### Work task
Can you retype the stretch of the listing below from the line containing "Over which range" through the line containing "True or false: success", character for character?

### Information shown
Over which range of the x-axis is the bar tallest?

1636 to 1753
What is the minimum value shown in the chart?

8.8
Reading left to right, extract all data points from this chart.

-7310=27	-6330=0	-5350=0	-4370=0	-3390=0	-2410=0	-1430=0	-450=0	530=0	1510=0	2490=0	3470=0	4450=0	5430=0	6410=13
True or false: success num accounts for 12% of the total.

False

* * *

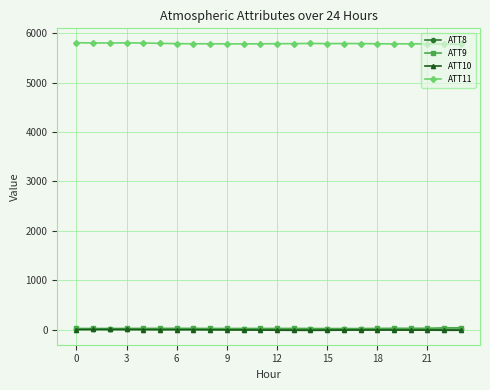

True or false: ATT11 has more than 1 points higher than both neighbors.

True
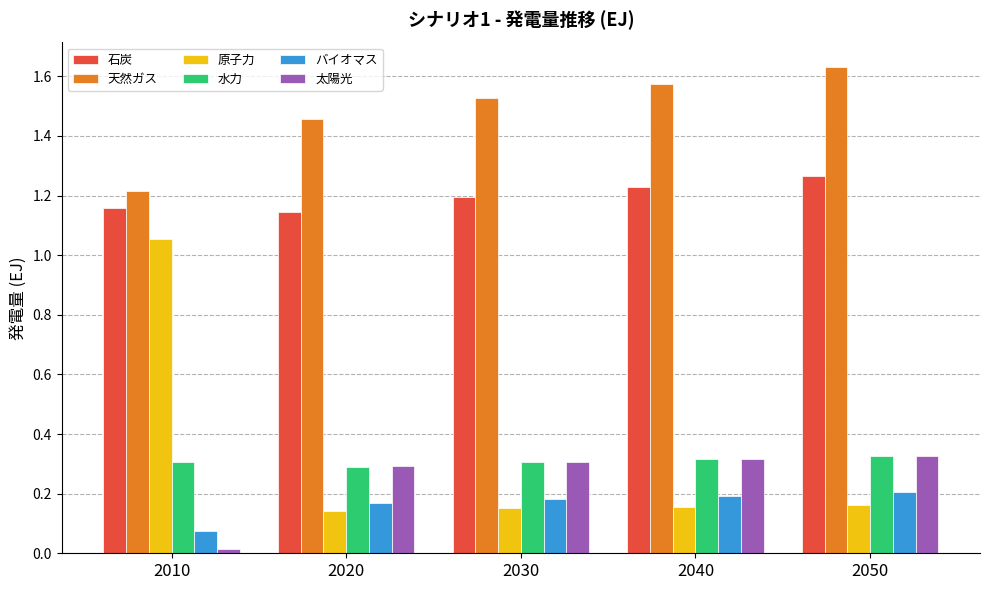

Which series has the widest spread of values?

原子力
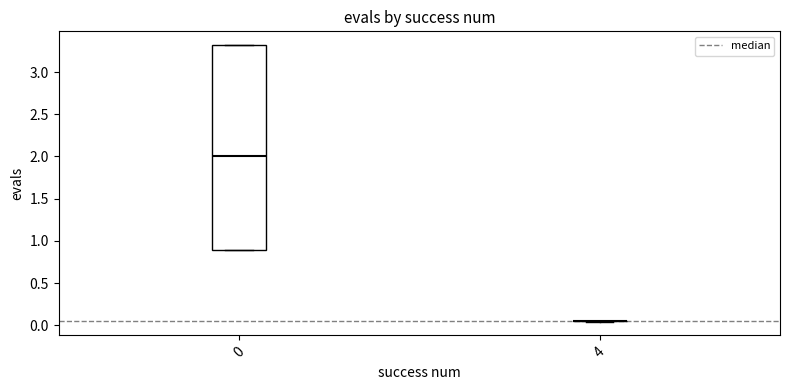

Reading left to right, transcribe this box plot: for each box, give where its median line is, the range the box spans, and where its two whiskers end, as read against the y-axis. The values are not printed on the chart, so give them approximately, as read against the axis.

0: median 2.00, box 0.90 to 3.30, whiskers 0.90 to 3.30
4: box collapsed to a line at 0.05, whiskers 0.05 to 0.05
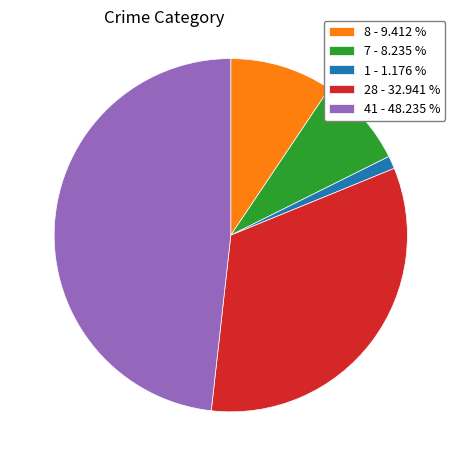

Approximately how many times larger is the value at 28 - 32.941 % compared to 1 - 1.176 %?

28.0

### Exercise response
Over which range of the x-axis is the bar tallest?

1636 to 1753
What is the minimum value shown in the chart?

8.8
Reading left to right, extract all data points from this chart.

-7310=27	-6330=0	-5350=0	-4370=0	-3390=0	-2410=0	-1430=0	-450=0	530=0	1510=0	2490=0	3470=0	4450=0	5430=0	6410=13
True or false: success num accounts for 12% of the total.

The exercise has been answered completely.